Aos 43 anos, já protagonizou uma OPA sobre a PT – ainda que mal sucedida – e de seguida chegou a número um do maior grupo privado nacional não financeiro. “Nunca me senti tão motivado. Internacionalizar a Sonae, implementar uma estratégia de grupo, substituir o Nuno Jordão e o Álvaro Portela… é um desafio gigantesco”, vai dizendo. Não fosse a opção destes em sair, (o primeiro, por doença, o segundo por cansaço) e não seria Paulo Azevedo a prescindir deles. “Não quero o meu exército. São colegas meus há 20 anos. Seriam a minha primeira, segunda, terceira e quarta escolha”. Mas a responsabilidade de os substituir, durante o próximo ano, e “de pôr a equipa à altura, é muito grande”. Assim como o de reorganizar o grupo. Parte para esta conversa com uma preocupação: não quer falar sobre Sócrates nem sobre o Governo.

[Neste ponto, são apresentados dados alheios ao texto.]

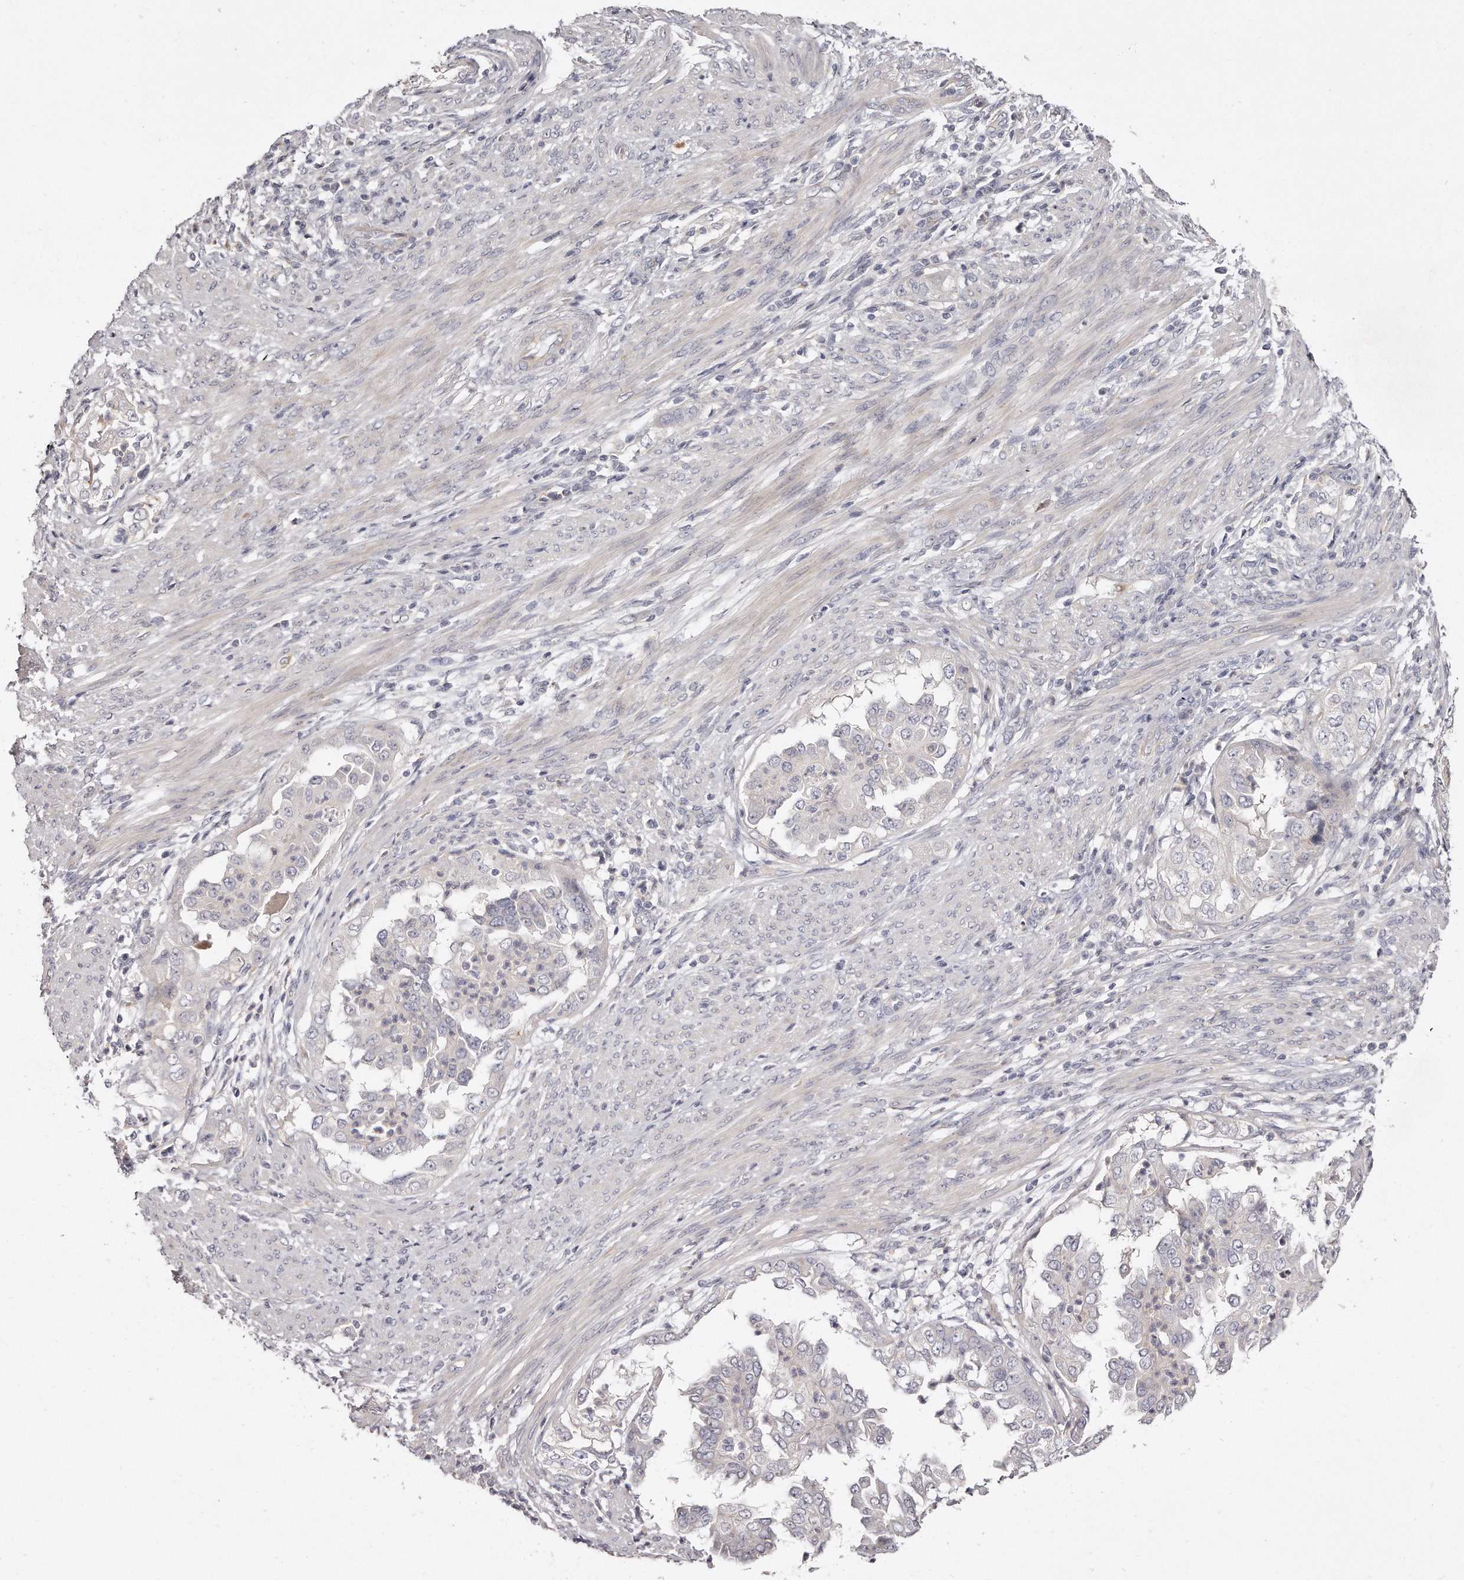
{"staining": {"intensity": "negative", "quantity": "none", "location": "none"}, "tissue": "endometrial cancer", "cell_type": "Tumor cells", "image_type": "cancer", "snomed": [{"axis": "morphology", "description": "Adenocarcinoma, NOS"}, {"axis": "topography", "description": "Endometrium"}], "caption": "Human endometrial cancer (adenocarcinoma) stained for a protein using immunohistochemistry reveals no expression in tumor cells.", "gene": "TTLL4", "patient": {"sex": "female", "age": 85}}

Porque é que não quer falar sobre o Sócrates? Essa recusa é um bocado estranha num líder da Sonae. O seu pai não é assim…
O meu pai também era muito diferente quando tinha a minha idade. E agora não é CEO. Um CEO tem o dever e a responsabilidade de falar de acordo com o seu job.
Isso não descaracteriza o ADN do líder Sonae, irreverente, que diz o que pensa?
Espero que não. Somos independentes, frontais e vamos continuar a ser
Disse, ao Diário Económico, sobre a necessidade de uma maioria absoluta: “Tento não me envolver na actividade política, tenho uma opinião, que seria um bocado polémica e prefiro não dizê-la”. Está a gerir consensos? Prefere uma paz podre a uma boa guerra?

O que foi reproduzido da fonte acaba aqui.